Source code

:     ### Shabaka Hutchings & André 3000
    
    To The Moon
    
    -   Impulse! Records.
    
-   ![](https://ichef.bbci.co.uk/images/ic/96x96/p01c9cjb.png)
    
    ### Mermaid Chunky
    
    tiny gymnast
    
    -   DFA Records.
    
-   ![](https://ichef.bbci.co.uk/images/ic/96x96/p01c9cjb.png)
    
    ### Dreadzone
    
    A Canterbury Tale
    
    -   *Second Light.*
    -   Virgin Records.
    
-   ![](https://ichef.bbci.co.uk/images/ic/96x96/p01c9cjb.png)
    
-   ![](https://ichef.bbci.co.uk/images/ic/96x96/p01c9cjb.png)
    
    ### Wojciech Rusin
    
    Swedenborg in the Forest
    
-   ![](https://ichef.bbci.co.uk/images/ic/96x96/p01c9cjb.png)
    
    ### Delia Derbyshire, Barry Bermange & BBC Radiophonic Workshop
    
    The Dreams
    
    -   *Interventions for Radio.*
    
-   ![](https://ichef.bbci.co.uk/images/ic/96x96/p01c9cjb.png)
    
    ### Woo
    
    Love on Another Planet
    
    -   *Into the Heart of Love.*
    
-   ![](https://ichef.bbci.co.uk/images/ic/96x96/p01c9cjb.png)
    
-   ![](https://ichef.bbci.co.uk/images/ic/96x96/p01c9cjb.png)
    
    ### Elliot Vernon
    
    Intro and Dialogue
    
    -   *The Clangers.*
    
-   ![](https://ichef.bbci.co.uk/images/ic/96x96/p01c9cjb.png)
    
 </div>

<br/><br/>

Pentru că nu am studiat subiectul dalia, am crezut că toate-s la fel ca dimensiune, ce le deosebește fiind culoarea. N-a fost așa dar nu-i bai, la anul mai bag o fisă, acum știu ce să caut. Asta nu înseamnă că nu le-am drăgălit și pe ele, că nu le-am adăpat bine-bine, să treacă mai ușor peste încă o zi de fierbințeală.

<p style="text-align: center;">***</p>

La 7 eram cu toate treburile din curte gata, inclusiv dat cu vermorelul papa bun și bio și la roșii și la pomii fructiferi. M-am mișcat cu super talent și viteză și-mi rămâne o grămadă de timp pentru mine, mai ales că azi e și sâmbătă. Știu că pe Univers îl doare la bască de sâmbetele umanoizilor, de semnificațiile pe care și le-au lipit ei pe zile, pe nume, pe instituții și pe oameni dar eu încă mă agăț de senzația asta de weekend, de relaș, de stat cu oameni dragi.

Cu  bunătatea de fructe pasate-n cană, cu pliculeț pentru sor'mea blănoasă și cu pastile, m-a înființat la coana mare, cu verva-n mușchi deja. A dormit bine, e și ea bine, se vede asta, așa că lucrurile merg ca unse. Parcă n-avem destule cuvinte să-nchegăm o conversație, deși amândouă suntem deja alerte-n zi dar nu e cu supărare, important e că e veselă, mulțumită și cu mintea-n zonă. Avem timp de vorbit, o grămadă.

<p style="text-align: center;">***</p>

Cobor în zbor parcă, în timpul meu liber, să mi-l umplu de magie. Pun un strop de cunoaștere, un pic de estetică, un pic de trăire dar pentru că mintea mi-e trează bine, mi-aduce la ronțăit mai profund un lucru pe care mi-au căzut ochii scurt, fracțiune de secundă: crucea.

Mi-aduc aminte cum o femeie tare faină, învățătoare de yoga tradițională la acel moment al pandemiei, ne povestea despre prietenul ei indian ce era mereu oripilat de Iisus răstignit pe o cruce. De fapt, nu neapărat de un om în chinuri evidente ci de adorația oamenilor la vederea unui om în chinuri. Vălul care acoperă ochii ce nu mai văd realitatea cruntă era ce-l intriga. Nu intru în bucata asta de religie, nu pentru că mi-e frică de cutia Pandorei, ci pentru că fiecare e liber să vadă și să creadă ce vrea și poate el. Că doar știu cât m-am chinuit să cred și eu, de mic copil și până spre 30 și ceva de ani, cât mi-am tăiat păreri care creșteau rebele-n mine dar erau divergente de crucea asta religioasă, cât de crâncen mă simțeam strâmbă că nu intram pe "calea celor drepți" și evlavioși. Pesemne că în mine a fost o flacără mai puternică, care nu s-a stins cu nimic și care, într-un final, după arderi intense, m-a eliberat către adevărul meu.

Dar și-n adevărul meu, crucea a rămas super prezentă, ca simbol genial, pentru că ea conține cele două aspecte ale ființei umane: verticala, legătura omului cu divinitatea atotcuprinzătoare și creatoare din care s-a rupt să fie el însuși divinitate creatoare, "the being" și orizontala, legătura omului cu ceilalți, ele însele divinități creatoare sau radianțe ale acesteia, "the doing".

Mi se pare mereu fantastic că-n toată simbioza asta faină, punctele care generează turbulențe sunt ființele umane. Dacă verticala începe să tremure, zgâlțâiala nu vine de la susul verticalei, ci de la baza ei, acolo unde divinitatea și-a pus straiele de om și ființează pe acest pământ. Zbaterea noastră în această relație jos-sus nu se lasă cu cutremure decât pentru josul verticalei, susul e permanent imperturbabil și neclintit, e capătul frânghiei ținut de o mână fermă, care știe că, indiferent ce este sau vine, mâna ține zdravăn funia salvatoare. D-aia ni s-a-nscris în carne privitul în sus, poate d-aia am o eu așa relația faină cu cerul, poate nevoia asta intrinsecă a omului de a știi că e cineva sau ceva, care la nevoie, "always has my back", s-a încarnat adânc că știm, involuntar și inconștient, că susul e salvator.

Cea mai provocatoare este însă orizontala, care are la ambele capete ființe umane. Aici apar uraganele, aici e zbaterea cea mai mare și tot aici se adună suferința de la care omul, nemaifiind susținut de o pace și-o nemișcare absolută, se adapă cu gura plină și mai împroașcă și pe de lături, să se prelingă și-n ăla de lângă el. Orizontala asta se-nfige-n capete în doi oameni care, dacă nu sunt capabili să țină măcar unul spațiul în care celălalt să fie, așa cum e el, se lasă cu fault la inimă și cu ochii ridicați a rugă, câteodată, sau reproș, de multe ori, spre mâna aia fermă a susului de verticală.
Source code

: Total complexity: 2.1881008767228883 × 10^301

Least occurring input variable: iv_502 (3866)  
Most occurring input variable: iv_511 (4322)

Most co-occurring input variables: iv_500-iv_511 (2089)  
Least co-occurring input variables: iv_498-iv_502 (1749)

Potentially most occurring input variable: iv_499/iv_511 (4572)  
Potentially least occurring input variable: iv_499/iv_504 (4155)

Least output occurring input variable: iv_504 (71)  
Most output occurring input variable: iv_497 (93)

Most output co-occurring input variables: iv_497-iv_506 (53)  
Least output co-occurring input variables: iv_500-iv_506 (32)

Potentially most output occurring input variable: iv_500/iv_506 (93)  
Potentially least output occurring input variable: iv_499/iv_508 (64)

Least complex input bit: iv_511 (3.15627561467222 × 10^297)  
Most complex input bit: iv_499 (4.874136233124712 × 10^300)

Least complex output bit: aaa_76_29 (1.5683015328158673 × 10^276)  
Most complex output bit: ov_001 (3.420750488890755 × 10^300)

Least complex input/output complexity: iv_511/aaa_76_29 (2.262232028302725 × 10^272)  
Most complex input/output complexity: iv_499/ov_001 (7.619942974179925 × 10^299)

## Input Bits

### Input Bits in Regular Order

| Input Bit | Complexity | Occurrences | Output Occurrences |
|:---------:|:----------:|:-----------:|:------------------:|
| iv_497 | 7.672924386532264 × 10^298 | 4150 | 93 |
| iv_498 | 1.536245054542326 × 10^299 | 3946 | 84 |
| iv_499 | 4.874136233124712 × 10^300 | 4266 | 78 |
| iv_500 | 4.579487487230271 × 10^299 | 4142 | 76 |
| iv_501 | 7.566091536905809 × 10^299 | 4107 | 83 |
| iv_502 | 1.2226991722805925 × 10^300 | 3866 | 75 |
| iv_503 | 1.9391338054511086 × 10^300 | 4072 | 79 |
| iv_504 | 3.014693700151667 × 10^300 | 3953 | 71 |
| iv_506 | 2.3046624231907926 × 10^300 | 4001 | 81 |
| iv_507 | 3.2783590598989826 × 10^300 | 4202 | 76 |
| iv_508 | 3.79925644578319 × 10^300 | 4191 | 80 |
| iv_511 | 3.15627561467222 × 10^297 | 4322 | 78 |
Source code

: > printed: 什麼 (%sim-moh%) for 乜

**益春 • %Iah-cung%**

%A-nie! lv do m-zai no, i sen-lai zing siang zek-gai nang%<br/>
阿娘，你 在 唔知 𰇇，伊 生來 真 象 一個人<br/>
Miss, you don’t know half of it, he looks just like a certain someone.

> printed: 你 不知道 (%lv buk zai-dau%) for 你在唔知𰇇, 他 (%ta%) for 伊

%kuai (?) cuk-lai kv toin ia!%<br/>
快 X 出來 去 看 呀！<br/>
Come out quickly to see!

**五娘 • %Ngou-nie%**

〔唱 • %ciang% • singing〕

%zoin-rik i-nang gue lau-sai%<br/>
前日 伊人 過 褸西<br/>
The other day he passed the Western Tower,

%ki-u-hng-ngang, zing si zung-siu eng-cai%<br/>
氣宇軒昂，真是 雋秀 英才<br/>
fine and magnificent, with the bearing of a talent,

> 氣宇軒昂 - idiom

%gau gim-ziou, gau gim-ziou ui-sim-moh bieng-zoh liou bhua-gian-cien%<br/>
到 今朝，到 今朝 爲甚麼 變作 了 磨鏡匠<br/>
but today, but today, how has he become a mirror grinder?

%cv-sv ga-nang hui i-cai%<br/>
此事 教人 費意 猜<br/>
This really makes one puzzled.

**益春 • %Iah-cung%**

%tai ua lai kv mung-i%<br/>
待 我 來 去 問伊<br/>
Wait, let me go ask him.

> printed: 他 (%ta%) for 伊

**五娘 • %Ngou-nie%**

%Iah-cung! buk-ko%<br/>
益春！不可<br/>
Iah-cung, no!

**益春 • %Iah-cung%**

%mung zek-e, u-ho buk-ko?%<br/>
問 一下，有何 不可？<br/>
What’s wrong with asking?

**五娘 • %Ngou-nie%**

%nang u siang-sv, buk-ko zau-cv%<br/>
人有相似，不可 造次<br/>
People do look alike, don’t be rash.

________________________

» What needs to be done
Lines from the one with "lai kv mung-i%<br/>" through the end of the data: set these down exactly, including both ends and nothing more.

» Answer to this task
%tai ua lai kv mung-i%<br/>
待 我 來 去 問伊<br/>
Wait, let me go ask him.

> printed: 他 (%ta%) for 伊

**五娘 • %Ngou-nie%**

%Iah-cung! buk-ko%<br/>
益春！不可<br/>
Iah-cung, no!

**益春 • %Iah-cung%**

%mung zek-e, u-ho buk-ko?%<br/>
問 一下，有何 不可？<br/>
What’s wrong with asking?

**五娘 • %Ngou-nie%**

%nang u siang-sv, buk-ko zau-cv%<br/>
人有相似，不可 造次<br/>
People do look alike, don’t be rash.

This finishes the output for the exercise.